I agree with the extra layer of abstraction.

But for latency and performance, I would think SSD vSAN storage backed by 40gbe fiber network will still be faster and lower latency than ZIL on spin disks?

etorix · February 23, 2025, 7:51pm

You test and report… It’s not obvious to me that virtual remote storage beind an agglomerated QSFP+ link (so potentially just a single SFP+ link in use) will beat local storage on latency.

Oh, and my implicit comparison was with a P5880X, or even a P4510, as local SLOG. Your above post is the first mention of ZIL.

koifish59 · February 24, 2025, 4:51am

Oh I forgot to add that there are no more available PCI-E or M.2 slots left. Otherwise this wouldn’t be a problem.

Hence the only option for synchronous writes is either to the same spin disks on the pool, or a remote virtual disk from vSAN.

volts · February 24, 2025, 5:07am

Cool, just turn off sync.

etorix · February 24, 2025, 10:56am

Any free SAS/SATA ports for data centre SSDs with PLP? Anything going through the network stack suffers milisecond delays.

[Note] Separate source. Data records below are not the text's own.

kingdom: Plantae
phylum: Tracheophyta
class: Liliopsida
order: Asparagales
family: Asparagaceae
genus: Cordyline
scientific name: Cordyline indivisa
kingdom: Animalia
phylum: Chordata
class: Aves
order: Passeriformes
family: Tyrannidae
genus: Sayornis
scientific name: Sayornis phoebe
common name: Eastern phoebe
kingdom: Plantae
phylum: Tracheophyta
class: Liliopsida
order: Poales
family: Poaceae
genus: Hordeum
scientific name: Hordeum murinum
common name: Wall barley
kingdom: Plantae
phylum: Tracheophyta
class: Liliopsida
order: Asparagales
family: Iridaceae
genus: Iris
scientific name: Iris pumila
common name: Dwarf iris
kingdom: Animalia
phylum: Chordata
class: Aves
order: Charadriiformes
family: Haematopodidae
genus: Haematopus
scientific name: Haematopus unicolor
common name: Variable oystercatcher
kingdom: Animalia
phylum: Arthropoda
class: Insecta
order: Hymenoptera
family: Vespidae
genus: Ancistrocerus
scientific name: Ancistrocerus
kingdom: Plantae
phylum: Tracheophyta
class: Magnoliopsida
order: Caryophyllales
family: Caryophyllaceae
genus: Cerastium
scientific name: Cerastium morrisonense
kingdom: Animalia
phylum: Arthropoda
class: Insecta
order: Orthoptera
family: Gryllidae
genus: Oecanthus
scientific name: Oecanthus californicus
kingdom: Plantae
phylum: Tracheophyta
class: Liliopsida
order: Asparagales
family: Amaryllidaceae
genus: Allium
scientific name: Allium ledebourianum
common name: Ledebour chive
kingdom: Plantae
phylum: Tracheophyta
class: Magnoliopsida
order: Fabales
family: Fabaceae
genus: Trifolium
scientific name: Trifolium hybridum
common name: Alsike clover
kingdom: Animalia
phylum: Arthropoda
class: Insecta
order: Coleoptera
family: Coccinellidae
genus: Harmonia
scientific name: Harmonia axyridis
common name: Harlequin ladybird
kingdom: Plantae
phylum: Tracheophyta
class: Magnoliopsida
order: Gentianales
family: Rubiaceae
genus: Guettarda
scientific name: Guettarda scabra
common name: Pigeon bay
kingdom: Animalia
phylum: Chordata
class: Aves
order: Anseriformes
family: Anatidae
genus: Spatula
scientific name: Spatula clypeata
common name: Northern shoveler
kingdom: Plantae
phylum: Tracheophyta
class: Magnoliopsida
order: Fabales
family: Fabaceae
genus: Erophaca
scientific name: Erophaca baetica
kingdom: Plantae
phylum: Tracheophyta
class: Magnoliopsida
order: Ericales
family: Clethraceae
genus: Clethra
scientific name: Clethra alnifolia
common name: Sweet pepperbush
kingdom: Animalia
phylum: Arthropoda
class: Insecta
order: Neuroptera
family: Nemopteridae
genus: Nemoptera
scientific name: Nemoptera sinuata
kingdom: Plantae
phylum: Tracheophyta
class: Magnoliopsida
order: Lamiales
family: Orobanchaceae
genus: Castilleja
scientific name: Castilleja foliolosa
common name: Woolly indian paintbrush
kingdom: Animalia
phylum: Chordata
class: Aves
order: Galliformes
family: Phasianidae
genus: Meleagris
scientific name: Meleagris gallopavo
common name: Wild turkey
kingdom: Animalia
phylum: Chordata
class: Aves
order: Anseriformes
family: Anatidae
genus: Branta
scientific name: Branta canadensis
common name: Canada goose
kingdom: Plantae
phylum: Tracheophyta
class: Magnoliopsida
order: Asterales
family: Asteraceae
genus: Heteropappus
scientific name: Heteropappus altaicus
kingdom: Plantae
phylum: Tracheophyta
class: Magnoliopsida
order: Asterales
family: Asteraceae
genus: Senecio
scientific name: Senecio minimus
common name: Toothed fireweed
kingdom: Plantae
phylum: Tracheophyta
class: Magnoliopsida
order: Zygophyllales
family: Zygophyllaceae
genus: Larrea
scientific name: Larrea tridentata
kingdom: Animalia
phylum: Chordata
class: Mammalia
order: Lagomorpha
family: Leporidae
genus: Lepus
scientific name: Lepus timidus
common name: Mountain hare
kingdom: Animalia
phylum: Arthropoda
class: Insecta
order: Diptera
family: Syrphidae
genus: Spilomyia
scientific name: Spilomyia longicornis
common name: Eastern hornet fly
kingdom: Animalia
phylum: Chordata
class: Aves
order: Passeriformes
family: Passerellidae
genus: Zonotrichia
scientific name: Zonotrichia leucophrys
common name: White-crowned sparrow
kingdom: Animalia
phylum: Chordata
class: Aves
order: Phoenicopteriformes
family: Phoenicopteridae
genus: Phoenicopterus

NugentS · February 24, 2025, 12:29pm

This is the way - much better than messing around with a virtual SLOG

richardm · February 26, 2025, 1:18pm

It’s not that bad. I can push about 17k Q1T1 IOPs through an iSCSI connection. 1ms round trip would put this somewhere under 1k.

HoneyBadger · February 26, 2025, 2:41pm

100% in uncharted waters, here be dragons.

@koifish59 the key challenge you’re going to have here would be getting said virtual disk to be mapped to the physical TrueNAS machine. You’d have to set up some manner of method (hardware iSCSI initiator?) that would let the virtual-SLOG device be present early enough in the boot process to allow it to be there for importing the pool.

In addition you’re also paying a latency penalty of traversing the local (TrueNAS server) iSCSI stack, the network, and the vSAN storage layers for every single write to TrueNAS. While it’s likely to be faster than SLOG on spinning disks, that’s not exactly a high bar to set.

Given the context of them being “non-important or testing VMs” - is this a plausible option? Run periodic (hourly?) snapshots perhaps, with the VMware Integration option to have crash-consistent snaps at the VMware level, and then enjoy the boost in performance this way.

volts · February 26, 2025, 5:32pm

Yeah, my suggestion was based on that context.

To go further … if these are testing VMs, why put that workload on the Very Important San at all? It’s got better things to do, surely.

If these aren’t testing VMs, and they’re actually doing Very Important Work, then why aren’t they getting full service from the SAN in the first place, why are they like this at all?